> _Aufgabe_
Gib den Abschnitt vom Anfang der Einträge bis einschließlich der Zeile mit „КАТАЛОГ ТОВАРОВ“ als Markdown-Tabelle mit den Spalten Nummer (fortlaufende Zeilennummer) und Zeile wieder und lass dabei Leerzeilen aus. Die Bilder gehören nicht in die Antwort.

Extrahierte Einträge:
################

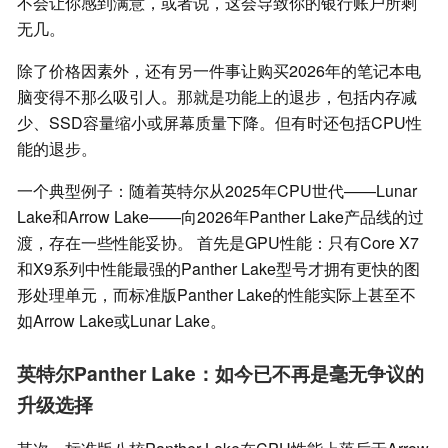
不会让你感到满意，或者说，这会导致你的银行账户所剩
无几。
除了价格因素外，还有另一件事让购买2026年的笔记本电
脑变得不那么吸引人。那就是功能上的退步，包括内存减
少、SSD容量缩小或屏幕质量下降。但有时还包括CPU性
能的退步。
一个典型例子：随着英特尔从2025年CPU世代——Lunar
Lake和Arrow Lake——向2026年Panther Lake产品线的过
渡，存在一些性能妥协。 首先是GPU性能：只有Core X7
和X9系列中性能最强的Panther Lake型号才拥有更快的图
形处理单元，而标准版Panther Lake的性能实际上甚至不
如Arrow Lake或Lunar Lake。
英特尔Panther Lake：如今已不再是毫无争议的
升级选择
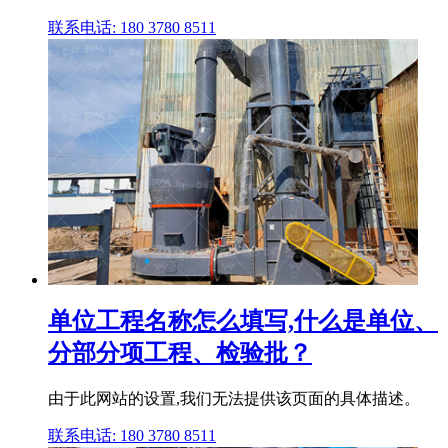
联系电话: 180 3780 8511
单位工程名称怎么填写,什么是单位、
分部分项工程、检验批？
由于此网站的设置,我们无法提供该页面的具体描述。
联系电话: 180 3780 8511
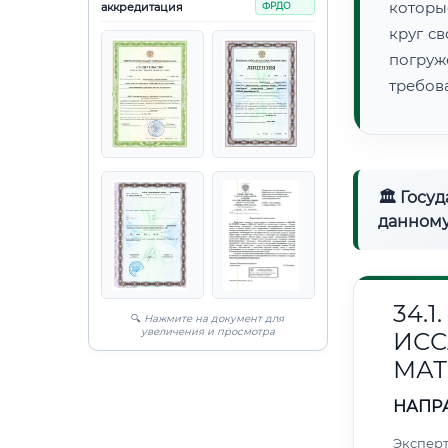
которы
аккредитация
ФРДО
круг с
погруж
требов
🏛 Госу
данному
34.
🔍
Нажмите на документ для
увеличения и просмотра
ИС
МАТ
НАПР
Эксперт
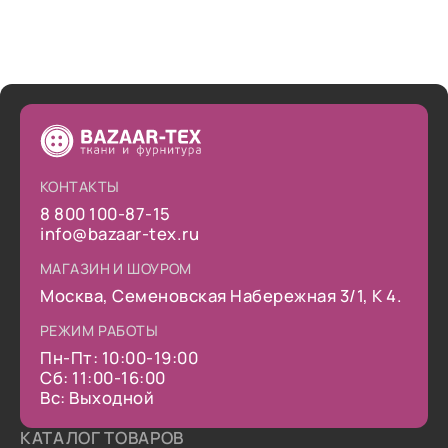
КОНТАКТЫ
8 800 100-87-15
info@bazaar-tex.ru
МАГАЗИН И ШОУРОМ
Москва, Семеновская Набережная 3/1, К 4.
РЕЖИМ РАБОТЫ
Пн-Пт: 10:00-19:00
Сб: 11:00-16:00
Вс: Выходной
КАТАЛОГ ТОВАРОВ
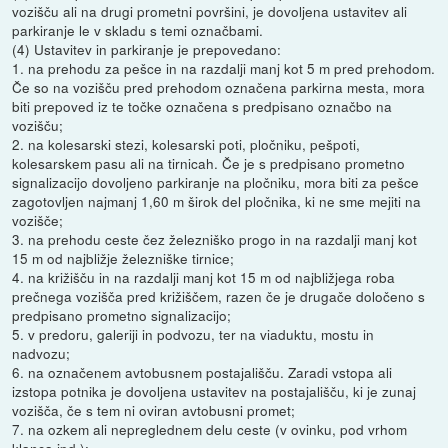
vozišču ali na drugi prometni površini, je dovoljena ustavitev ali
parkiranje le v skladu s temi označbami.
(4) Ustavitev in parkiranje je prepovedano:
1. na prehodu za pešce in na razdalji manj kot 5 m pred prehodom.
Če so na vozišču pred prehodom označena parkirna mesta, mora
biti prepoved iz te točke označena s predpisano označbo na
vozišču;
2. na kolesarski stezi, kolesarski poti, pločniku, pešpoti,
kolesarskem pasu ali na tirnicah. Če je s predpisano prometno
signalizacijo dovoljeno parkiranje na pločniku, mora biti za pešce
zagotovljen najmanj 1,60 m širok del pločnika, ki ne sme mejiti na
vozišče;
3. na prehodu ceste čez železniško progo in na razdalji manj kot
15 m od najbližje železniške tirnice;
4. na križišču in na razdalji manj kot 15 m od najbližjega roba
prečnega vozišča pred križiščem, razen če je drugače določeno s
predpisano prometno signalizacijo;
5. v predoru, galeriji in podvozu, ter na viaduktu, mostu in
nadvozu;
6. na označenem avtobusnem postajališču. Zaradi vstopa ali
izstopa potnika je dovoljena ustavitev na postajališču, ki je zunaj
vozišča, če s tem ni oviran avtobusni promet;
7. na ozkem ali nepreglednem delu ceste (v ovinku, pod vrhom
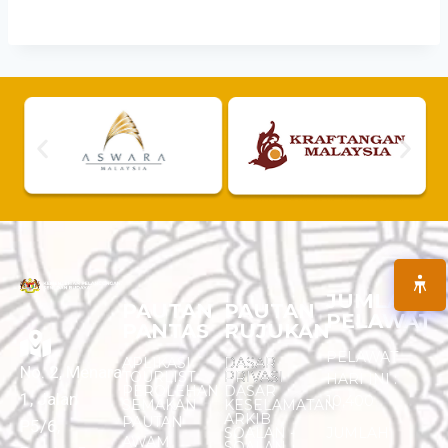
JUMLAH
PAUTAN
PAUTAN
PELAWAT
PANTAS
RUJUKAN
PELAWAT
APLIKASI
DASAR
No. 2, Menara
TOURLIST
PRIVASI
HARI INI :
PEROLEHAN
DASAR
1, Jalan
10,400
SEMAKAN
KESELAMATAN
ARKIB
PAUTAN
P5/6,
SOALAN -
JUMLAH
AWAM
SOALAN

################

> _Lösung_
| Nummer | Zeile |
|---|---|
| 1 | 不会让你感到满意，或者说，这会导致你的银行账户所剩 |
| 2 | 无几。 |
| 3 | 除了价格因素外，还有另一件事让购买2026年的笔记本电 |
| 4 | 脑变得不那么吸引人。那就是功能上的退步，包括内存减 |
| 5 | 少、SSD容量缩小或屏幕质量下降。但有时还包括CPU性 |
| 6 | 能的退步。 |
| 7 | 一个典型例子：随着英特尔从2025年CPU世代——Lunar |
| 8 | Lake和Arrow Lake——向2026年Panther Lake产品线的过 |
| 9 | 渡，存在一些性能妥协。 首先是GPU性能：只有Core X7 |
| 10 | 和X9系列中性能最强的Panther Lake型号才拥有更快的图 |
| 11 | 形处理单元，而标准版Panther Lake的性能实际上甚至不 |
| 12 | 如Arrow Lake或Lunar Lake。 |
| 13 | 英特尔Panther Lake：如今已不再是毫无争议的 |
| 14 | 升级选择 |
| 15 | 联系电话: 180 3780 8511 |
| 16 | 单位工程名称怎么填写,什么是单位、 |
| 17 | 分部分项工程、检验批？ |
| 18 | 由于此网站的设置,我们无法提供该页面的具体描述。 |
| 19 | 联系电话: 180 3780 8511 |
| 20 | которы |
| 21 | аккредитация |
| 22 | ФРДО |
| 23 | круг с |
| 24 | погруж |
| 25 | требов |
| 26 | 🏛 Госу |
| 27 | данному |
| 28 | 34. |
| 29 | 🔍 |
| 30 | Нажмите на документ для |
| 31 | увеличения и просмотра |
| 32 | ИС |
| 33 | МАТ |
| 34 | НАПР |
| 35 | Эксперт |
| 36 | КОНТАКТЫ |
| 37 | 8 800 100-87-15 |
| 38 | info@bazaar-tex.ru |
| 39 | МАГАЗИН И ШОУРОМ |
| 40 | Москва, Семеновская Набережная 3/1, К 4. |
| 41 | РЕЖИМ РАБОТЫ |
| 42 | Пн-Пт: 10:00-19:00 |
| 43 | Сб: 11:00-16:00 |
| 44 | Вс: Выходной |
| 45 | КАТАЛОГ ТОВАРОВ |